EXERCISE GOAL | Below are the entries; return every line among them that holds the word "labels".

(Collected data entries)
━━━━

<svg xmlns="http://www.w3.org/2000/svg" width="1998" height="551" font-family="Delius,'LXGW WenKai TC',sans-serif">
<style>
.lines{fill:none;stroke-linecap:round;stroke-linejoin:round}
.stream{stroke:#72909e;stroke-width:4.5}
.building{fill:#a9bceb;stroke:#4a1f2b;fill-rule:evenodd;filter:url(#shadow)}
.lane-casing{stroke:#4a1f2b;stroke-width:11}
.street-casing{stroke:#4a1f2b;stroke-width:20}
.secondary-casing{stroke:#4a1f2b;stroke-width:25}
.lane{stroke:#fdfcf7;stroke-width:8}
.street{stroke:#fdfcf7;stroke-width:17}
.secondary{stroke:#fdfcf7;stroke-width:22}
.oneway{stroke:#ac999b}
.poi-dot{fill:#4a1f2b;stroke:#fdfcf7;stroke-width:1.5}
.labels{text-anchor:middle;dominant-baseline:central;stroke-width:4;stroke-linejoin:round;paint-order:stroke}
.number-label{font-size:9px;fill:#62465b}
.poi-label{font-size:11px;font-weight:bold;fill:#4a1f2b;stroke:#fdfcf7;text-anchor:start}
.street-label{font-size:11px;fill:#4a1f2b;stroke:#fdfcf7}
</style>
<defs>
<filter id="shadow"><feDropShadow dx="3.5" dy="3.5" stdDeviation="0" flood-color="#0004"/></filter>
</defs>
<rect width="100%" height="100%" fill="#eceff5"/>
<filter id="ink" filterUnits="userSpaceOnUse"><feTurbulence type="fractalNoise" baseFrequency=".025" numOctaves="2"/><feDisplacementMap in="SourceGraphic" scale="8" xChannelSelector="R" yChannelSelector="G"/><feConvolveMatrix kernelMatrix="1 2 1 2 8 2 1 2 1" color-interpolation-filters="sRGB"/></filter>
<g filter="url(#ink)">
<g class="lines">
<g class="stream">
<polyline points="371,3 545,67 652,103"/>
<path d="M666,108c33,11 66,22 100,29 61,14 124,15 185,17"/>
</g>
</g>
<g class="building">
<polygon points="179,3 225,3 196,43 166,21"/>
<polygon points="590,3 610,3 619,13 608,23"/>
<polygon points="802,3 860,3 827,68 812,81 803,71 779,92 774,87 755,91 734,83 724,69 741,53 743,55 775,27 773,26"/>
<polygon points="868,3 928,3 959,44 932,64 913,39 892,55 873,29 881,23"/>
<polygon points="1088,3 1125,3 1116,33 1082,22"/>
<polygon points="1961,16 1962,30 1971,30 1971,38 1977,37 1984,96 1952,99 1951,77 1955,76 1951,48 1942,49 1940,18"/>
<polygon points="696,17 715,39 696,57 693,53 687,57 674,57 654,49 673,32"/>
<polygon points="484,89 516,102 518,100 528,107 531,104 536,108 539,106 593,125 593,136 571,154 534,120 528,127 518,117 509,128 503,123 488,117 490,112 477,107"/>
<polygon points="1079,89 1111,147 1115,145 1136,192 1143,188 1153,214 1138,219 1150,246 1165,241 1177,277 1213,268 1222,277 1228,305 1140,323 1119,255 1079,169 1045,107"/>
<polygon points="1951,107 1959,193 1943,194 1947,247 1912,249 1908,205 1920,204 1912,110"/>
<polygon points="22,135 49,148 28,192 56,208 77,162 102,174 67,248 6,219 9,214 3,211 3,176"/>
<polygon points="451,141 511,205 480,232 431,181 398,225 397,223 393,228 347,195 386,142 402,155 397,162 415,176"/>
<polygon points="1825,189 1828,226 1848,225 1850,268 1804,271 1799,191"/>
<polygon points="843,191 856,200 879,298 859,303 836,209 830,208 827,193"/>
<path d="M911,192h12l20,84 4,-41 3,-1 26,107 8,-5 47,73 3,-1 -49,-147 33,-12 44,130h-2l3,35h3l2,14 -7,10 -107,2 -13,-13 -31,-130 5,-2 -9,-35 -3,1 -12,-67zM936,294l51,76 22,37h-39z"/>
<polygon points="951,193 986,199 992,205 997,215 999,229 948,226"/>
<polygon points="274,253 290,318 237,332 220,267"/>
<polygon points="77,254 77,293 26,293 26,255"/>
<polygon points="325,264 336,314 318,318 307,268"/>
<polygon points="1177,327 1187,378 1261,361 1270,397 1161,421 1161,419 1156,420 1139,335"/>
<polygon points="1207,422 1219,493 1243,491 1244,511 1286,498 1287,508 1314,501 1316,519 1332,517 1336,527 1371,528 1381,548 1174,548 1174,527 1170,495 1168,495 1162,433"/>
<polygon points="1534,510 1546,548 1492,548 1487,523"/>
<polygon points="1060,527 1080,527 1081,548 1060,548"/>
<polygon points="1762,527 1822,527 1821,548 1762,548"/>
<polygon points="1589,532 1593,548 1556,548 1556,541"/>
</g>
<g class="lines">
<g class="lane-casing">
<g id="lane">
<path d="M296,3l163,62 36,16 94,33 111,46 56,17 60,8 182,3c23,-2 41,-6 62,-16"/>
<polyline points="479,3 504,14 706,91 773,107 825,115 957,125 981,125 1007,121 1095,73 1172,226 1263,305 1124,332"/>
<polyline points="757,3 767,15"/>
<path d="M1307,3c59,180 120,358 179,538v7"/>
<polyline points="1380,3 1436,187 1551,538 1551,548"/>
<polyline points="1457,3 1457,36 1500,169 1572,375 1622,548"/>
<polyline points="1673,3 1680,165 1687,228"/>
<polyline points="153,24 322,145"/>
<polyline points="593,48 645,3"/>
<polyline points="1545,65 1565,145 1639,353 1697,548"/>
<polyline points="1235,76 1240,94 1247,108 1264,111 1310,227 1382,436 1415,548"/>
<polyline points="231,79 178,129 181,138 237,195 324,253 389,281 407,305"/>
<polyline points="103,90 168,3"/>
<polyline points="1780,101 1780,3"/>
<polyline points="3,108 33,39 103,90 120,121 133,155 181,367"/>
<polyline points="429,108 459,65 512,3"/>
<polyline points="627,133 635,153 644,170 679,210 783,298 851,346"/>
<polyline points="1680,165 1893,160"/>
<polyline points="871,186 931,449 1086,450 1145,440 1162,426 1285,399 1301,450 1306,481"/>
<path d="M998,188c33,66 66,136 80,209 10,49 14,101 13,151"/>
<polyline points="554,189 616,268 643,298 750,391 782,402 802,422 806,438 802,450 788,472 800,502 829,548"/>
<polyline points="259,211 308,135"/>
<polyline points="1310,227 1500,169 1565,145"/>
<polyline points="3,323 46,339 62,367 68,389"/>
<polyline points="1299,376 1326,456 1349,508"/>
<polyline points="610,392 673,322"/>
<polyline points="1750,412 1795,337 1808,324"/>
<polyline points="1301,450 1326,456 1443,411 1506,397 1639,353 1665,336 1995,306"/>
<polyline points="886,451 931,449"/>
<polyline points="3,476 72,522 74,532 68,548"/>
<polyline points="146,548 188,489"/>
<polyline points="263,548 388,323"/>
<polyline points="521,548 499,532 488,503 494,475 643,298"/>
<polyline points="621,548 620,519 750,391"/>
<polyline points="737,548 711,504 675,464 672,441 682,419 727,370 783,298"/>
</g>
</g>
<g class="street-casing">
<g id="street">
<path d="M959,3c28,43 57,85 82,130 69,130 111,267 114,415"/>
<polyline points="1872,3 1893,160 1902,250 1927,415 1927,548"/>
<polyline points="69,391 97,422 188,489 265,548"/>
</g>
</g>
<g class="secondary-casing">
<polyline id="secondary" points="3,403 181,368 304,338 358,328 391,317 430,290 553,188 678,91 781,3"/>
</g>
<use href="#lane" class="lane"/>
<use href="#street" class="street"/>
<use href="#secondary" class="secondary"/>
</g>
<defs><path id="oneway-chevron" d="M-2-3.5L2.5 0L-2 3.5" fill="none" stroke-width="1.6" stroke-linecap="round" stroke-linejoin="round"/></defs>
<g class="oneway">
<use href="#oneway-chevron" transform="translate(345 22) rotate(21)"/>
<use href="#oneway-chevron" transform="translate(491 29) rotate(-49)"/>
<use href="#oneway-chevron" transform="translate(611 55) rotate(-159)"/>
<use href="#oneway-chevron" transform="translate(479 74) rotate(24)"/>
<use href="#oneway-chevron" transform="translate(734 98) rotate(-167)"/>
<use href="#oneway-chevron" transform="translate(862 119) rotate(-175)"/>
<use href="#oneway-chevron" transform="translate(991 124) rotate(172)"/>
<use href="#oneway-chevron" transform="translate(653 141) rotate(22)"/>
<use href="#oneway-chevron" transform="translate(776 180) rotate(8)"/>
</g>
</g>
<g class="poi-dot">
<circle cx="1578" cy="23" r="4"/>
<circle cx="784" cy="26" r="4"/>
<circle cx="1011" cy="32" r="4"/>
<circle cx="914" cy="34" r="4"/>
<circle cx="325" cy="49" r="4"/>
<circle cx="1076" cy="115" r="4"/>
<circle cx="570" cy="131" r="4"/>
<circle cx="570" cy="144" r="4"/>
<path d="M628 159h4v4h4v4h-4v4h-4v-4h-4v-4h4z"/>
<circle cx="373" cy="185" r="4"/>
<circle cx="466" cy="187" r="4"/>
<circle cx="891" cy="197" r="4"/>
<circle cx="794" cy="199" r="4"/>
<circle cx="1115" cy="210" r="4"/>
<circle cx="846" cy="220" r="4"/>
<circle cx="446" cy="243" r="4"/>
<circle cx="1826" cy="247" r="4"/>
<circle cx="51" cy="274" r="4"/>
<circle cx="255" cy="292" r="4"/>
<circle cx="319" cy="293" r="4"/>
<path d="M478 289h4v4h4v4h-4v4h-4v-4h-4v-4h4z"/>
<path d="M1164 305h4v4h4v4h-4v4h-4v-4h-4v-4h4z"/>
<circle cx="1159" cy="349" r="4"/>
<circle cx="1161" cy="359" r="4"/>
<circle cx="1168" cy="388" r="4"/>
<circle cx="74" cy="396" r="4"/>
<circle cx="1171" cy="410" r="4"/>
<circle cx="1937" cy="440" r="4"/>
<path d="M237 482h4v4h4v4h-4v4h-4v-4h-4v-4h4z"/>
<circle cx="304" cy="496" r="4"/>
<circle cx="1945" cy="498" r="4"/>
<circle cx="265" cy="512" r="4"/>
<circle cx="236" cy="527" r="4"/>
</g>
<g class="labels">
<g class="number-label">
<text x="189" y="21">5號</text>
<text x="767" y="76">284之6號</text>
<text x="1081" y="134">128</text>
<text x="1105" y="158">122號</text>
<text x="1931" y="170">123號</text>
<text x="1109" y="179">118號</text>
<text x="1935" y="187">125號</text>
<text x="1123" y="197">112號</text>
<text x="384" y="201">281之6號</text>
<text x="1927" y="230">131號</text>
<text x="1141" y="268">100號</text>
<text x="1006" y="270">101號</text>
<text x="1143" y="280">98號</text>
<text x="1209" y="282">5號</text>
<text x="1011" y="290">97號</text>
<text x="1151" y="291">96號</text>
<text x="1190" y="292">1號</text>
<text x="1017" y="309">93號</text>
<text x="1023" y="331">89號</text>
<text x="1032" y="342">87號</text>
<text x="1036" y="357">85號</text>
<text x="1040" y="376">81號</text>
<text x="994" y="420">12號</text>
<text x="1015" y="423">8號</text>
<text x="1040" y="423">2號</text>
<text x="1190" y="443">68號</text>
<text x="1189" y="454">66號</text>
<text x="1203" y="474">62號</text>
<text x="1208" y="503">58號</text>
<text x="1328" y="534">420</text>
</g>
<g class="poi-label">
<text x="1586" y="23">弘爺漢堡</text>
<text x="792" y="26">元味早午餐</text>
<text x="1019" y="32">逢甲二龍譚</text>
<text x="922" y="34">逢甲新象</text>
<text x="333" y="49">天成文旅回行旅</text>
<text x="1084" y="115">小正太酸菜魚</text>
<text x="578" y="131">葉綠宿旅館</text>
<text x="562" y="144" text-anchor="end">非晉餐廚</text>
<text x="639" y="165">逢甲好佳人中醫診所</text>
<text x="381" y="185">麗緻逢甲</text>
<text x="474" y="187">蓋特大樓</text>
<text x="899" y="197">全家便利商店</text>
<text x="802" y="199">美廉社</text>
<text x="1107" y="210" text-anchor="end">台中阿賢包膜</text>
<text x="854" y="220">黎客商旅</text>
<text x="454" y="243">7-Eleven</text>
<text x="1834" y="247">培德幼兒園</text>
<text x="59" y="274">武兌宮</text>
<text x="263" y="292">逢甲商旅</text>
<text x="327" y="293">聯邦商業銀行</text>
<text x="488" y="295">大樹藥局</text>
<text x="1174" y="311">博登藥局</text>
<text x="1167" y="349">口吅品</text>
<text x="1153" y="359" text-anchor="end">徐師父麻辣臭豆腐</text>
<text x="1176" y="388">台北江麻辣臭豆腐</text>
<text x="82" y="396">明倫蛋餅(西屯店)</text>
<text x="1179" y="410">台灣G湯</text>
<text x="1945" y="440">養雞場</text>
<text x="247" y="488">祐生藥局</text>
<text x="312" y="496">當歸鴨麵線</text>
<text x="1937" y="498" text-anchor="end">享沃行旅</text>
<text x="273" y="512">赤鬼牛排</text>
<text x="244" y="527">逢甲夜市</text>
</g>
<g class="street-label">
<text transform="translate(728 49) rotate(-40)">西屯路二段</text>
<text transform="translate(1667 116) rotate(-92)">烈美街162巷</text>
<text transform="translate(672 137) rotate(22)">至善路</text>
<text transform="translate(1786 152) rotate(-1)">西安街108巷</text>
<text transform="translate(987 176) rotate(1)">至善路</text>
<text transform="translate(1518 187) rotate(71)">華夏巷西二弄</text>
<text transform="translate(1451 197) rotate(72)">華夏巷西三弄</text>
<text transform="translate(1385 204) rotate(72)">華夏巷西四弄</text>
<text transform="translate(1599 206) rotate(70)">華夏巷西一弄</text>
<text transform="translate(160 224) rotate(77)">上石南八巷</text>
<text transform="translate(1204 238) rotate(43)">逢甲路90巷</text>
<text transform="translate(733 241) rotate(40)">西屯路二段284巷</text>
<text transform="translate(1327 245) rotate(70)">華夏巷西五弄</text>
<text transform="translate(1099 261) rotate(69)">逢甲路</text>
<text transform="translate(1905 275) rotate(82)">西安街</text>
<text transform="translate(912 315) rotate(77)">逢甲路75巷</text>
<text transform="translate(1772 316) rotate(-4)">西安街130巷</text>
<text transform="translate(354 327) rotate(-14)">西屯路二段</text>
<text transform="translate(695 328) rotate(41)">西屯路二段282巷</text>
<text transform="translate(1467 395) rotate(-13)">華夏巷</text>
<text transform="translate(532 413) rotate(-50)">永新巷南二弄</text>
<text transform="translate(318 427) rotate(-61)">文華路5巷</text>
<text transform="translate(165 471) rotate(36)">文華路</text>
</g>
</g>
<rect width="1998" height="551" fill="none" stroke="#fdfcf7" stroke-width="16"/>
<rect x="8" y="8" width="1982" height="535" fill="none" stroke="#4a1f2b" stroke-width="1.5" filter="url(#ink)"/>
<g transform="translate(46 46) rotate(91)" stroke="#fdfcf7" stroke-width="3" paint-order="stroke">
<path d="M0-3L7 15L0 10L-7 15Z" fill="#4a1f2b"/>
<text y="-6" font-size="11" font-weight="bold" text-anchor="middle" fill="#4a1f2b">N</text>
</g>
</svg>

━━━━

EXERCISE SOLUTION |
.labels{text-anchor:middle;dominant-baseline:central;stroke-width:4;stroke-linejoin:round;paint-order:stroke}
<g class="labels">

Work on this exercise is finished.